• [TRABALHO A FAZER]: Traduza para o inglês esta frase do trecho fornecido: "Quando estamos aflitos recorremos a tudo e mais alguma coisa."

• [TRECHO FORNECIDO]:

▬▬▬▬▬▬▬▬▬▬

Quando estamos aflitos recorremos a tudo e mais alguma coisa. Prometemos isto e aquilo, como fazemos, e não é por mal, com os nossos pais, comprometendo-nos a isto e aquilo se eles nos derem o que lhes pedimos. Hoje em dia os pais fazem o mesmo, prometem tudo e mais alguma coisa em troca das notas escolares, e mesmo que os filhos não consigam atingir os objetivos, os pais, condescendendo, dão o que prometeram. Deus só precisa de acolhimento, é Pai que nos abençoa, nos guarde e nos ilumina em todas as horas, antes do nosso merecimento e apesar das nossas hesitações e dúvidas.
5 – Aqui estou! Faça-se em mim a Tua palavra. A vossa lei está no meu coração, que a vossa bondade e fidelidade cinjam os meus rins e a minha vida, para proclamar e promover a Vossa justiça e o Vosso amor em toda a parte.

▬▬▬▬▬▬▬▬▬▬

• [EXTRATO DE DADOS]:

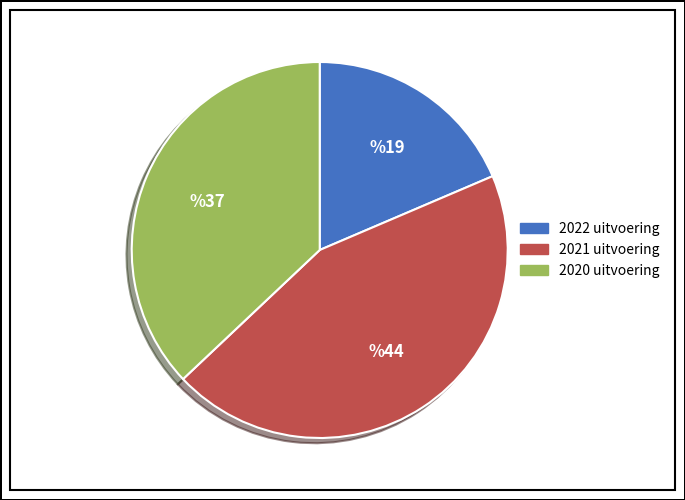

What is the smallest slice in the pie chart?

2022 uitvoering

▬▬▬▬▬▬▬▬▬▬

• [RESPOSTA]: When we are distressed, we resort to anything and everything.